So yesterday I was talking to madre, and she was getting kind of frustrated because I was being kind of vague about my plans to visit and so it just kind of slipped out: I told her about A. I didn't intend to, but at the same time I wanted her to know. I mean, my mom's pretty awesome. She's like a friend to me.
So of course she immediately understood. And I was feeling pretty good. And then she had to go all parental and told me to "be safe."
First off, we're nowhere NEAR that point. We haven't even been on a date. We, like, just figured out how to somewhat-flirt with each other.
And second, I SOOO do not want to talk to her about that. Ever. She's cool and I'll talk to her about my relationships, but never about THAT.
(Sidenote: I was at the campus health center this morning and I DID pick up a couple of complimentary condoms. Just in case. Boy is my mom good at getting into my head!)
^^^ huh. These actually kind of work as a collection.

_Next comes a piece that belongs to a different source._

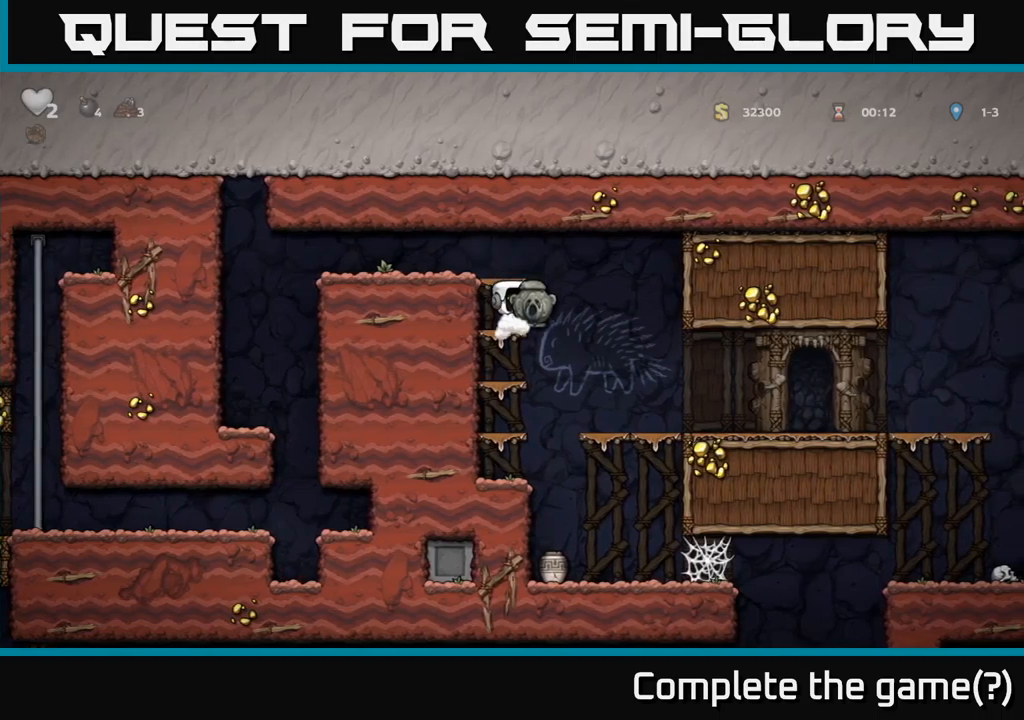
{"buttons": ["DPAD_RIGHT"], "left_stick": "center", "events": [[33, "DPAD_DOWN", "down"], [83, "A", "down"], [167, "A", "up"], [233, "DPAD_DOWN", "up"], [400, "DPAD_RIGHT", "down"]]}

Anyway, then our convo ended up heading in another direction: to H. She knows him somewhat because she's met him on multiple occasions, and she just gets people like him.
Anyhow, she started talking about how he was smitten with me and how she'd been able to tell from the start.
And how when I called him on it in a poem I wrote and read at a rather large gathering, he was embarassed but it made him even more interested.
And she's not a bullsh*tter.
So, in way, this kind of made my life. I mean, it was nice to get some confirmation that I'm NOT crazy, and that this thing-- whatever it was/ is-- was, indeed, two-sided. And that such a handsome and wonderful guy could have interest in me.
But I also wish I'd known this before-- when he was somewat available. I was too young, that's true, but what if I could have done something?
I'm glad we had that conversation, though. I'm glad I know.
And now I have A to work on. Good ol' age-appropriate A, with whom I'M smitten. With whom I'm seeing a movie tomorrow (even though it's not a date), and who, in his shy, little way, has expressed interest. I think. (Though obviously I was underestimating H's interest. I always assumed he just thought I was kind of cute and pretty interesting.)
Gosh, I'm nervous.
He's leaving on a short trip in a couple of weeks, so I wanna make a move. And since I've become a somewhat impatient person, I want to make a move NOW. (aka either tomorrow at/ before the movie or Friday when we're supposedly gonna be drinking)
I really, really like him. I mean, I think I'll always have SOME feelings for H, and if in the future we're ever both single...
But he's no longer the priority. And that, I think, makes all the difference.